Thank for those who have more knowledge about derivatives taking the time to make some explanations. Admittedly my patience was too short to elaborate sufficiently.
It doesn't really matter that some people are ignorant of the utility of derivatives, because they will always gravitate to what is succeeding.
And derivatives boost the ecosystem by orders-of-magnitude, because a large portion of the business world can't participate without them. No hedging, sorry they can't do Bitcoin.
how do side chains fit in to this scenario of derivatives
Merged-mining was
my recent idea of how to do the programmable block chain correctly, not Ethereum nor Bitshares.
Bitshares actually started out as groups competing application-specific blockchains but all minor chains were abandoned in favor of pushing BTSX (branded just "BTS") adoption to get bitUSD network effect.
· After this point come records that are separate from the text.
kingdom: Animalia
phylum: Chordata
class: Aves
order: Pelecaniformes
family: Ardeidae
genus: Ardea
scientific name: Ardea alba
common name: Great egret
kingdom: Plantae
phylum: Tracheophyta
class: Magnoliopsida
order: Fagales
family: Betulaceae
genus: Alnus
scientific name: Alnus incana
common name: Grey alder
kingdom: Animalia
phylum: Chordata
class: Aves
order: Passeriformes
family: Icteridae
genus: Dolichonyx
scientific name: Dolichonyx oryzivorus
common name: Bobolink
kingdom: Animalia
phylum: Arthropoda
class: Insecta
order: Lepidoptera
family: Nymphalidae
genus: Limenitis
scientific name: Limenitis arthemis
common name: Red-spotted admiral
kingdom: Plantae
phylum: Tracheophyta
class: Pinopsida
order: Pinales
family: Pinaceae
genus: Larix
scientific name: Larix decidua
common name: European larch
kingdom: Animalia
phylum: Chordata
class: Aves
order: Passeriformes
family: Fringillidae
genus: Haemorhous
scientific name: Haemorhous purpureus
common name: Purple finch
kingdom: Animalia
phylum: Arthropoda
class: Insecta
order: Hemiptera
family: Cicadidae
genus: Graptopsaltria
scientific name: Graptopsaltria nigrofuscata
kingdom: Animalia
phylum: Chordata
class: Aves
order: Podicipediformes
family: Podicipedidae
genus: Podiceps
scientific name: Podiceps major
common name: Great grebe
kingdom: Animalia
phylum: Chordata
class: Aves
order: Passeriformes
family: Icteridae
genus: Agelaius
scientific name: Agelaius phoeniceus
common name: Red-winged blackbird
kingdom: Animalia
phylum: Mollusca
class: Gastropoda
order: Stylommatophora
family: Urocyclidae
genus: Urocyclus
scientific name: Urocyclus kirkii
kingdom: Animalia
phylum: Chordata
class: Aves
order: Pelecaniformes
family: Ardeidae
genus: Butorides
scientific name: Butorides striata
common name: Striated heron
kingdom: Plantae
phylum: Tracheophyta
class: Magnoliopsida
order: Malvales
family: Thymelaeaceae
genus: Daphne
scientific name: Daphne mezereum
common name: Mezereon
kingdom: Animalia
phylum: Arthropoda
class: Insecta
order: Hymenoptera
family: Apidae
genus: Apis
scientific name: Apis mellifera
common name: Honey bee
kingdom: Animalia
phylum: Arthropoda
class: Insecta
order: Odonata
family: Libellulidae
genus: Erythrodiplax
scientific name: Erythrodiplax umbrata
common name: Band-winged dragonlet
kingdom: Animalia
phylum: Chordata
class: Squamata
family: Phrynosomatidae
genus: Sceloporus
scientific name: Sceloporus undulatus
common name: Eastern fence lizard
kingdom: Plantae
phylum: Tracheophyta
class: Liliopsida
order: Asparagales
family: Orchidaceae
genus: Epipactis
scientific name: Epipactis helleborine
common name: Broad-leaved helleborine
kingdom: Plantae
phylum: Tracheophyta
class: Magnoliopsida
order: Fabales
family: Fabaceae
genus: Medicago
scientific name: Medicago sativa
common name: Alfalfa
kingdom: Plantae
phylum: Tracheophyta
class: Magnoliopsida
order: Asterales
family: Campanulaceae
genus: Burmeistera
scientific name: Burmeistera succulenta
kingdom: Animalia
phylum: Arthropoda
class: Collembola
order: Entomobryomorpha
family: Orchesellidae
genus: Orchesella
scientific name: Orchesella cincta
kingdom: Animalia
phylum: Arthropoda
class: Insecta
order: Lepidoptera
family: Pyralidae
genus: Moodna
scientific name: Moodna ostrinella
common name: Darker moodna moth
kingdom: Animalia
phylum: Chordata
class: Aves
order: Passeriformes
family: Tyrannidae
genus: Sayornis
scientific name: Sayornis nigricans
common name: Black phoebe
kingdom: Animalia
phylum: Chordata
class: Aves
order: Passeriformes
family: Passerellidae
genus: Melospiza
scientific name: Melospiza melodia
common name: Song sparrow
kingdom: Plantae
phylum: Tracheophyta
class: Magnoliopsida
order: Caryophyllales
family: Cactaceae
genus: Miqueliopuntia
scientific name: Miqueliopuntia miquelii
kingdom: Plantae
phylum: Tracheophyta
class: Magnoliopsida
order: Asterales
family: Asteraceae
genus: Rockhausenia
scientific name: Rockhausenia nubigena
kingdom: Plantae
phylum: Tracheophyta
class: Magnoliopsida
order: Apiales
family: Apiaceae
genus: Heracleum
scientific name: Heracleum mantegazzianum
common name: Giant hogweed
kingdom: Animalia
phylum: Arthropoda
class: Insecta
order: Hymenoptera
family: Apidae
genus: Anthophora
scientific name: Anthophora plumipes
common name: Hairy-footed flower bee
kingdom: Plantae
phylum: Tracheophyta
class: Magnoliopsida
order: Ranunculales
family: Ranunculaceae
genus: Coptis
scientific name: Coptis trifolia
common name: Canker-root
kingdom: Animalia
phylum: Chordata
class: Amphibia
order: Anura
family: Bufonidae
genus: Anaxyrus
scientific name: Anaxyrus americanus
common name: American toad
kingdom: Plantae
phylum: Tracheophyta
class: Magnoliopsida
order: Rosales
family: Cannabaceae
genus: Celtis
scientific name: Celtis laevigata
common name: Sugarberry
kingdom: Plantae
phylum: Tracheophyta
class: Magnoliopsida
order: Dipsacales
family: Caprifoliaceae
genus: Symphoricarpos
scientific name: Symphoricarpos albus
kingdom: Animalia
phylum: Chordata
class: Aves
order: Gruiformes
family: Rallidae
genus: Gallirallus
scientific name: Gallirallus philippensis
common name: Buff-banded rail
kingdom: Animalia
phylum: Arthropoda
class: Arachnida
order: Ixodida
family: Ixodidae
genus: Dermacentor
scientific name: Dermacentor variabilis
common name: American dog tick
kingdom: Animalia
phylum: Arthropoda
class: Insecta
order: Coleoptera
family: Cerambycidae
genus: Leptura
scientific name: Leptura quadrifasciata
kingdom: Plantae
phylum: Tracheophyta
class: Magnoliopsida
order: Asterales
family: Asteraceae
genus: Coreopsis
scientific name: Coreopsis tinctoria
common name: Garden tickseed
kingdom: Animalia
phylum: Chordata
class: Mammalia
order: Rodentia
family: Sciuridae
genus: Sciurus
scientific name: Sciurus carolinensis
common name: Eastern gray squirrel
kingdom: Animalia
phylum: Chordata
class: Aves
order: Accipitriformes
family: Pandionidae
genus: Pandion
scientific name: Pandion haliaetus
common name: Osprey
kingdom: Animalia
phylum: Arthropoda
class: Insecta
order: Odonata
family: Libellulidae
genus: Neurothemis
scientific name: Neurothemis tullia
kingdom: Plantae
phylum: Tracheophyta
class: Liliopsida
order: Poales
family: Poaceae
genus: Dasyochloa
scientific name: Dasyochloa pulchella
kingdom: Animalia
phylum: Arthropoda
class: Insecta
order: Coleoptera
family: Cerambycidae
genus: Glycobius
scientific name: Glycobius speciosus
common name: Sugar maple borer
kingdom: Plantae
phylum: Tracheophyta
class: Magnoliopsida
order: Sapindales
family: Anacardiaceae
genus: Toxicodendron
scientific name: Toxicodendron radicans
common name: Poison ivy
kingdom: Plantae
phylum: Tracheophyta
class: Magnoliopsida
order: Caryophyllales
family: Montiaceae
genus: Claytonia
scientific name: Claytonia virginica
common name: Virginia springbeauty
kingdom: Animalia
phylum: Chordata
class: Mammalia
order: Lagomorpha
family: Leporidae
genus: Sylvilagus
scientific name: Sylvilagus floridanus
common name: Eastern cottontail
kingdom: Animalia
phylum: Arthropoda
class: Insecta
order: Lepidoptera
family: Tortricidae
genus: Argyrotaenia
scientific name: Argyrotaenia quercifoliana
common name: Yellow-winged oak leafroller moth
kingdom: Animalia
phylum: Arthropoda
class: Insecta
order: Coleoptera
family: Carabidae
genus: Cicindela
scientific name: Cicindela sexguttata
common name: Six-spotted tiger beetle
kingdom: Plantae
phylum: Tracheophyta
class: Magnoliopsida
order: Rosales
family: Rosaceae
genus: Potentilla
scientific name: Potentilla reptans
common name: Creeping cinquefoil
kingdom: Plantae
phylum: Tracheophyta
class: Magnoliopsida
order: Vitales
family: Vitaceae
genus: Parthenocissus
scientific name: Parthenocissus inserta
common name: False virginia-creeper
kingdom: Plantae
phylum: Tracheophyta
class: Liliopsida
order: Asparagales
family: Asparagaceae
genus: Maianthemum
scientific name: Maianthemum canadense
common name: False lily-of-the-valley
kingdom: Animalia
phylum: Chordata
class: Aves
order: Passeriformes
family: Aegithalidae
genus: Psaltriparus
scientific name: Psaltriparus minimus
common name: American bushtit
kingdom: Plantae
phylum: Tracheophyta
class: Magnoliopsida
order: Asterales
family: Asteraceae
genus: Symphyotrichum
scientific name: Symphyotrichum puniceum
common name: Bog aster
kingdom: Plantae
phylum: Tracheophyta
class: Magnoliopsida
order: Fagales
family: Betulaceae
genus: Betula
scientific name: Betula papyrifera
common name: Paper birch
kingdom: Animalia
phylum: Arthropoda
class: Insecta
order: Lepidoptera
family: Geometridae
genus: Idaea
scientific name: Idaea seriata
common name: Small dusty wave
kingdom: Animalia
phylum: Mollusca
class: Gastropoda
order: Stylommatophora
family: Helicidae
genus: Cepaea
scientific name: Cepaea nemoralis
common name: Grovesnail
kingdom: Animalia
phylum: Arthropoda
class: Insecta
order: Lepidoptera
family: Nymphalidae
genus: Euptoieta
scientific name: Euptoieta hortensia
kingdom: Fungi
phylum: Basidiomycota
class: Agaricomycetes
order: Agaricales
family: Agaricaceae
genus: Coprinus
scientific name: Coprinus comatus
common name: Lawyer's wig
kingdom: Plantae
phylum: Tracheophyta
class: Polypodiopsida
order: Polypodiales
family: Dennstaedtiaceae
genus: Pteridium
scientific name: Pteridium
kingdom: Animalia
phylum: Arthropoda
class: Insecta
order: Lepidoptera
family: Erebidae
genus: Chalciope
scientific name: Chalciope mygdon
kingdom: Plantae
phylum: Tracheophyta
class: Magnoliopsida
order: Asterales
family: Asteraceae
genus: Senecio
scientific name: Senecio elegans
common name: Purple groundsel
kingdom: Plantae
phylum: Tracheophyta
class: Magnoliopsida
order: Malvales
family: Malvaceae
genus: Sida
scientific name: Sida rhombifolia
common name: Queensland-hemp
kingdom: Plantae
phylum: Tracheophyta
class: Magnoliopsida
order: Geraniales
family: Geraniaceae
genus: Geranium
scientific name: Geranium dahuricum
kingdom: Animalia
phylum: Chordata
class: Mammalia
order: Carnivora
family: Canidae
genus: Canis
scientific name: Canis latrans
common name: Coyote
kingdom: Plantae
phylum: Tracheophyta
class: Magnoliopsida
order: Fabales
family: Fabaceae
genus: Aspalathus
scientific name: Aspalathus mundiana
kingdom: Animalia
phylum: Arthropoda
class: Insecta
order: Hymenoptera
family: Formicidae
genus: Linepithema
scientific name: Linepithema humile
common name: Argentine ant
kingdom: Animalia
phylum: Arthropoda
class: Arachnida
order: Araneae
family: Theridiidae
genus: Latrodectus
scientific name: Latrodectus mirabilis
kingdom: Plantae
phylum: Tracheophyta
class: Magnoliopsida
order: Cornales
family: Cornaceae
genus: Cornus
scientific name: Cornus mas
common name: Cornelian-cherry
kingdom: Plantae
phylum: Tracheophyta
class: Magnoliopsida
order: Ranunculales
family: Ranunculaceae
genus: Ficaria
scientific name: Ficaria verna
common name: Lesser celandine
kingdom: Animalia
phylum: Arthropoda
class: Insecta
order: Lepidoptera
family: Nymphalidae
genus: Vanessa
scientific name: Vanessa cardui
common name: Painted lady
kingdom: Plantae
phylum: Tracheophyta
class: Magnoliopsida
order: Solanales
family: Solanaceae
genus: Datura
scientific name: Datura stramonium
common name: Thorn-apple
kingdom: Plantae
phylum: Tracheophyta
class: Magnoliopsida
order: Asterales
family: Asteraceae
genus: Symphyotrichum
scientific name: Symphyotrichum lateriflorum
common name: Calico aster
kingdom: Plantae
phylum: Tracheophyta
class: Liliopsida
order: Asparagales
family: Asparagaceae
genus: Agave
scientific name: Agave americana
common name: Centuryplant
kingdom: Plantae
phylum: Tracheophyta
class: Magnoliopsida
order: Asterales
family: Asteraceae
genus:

This is useful case history feedback. I like data. Thanks.
I don't think it would be possible to put monetary value in each side-chain. Naturally the market would want to consolidate value because it reduces risk (except for the long-tail risk such as censorship of one chain, but markets don't usually place much value on long-tail risk).
Rather I advocate the programmable aspects be in side-chains, and be paid for with the main chain economic unit. The miners will mine them because they are incentivized with payment on a competing basis. This reduces risk of otherwise forcing all miners to process all experiments in programmability.
Realistically the application-specific chains that should emerge soonest are voting and DNS which both have BTS sidechain projects already underway.
Yes these are important functions of a programmable block chain.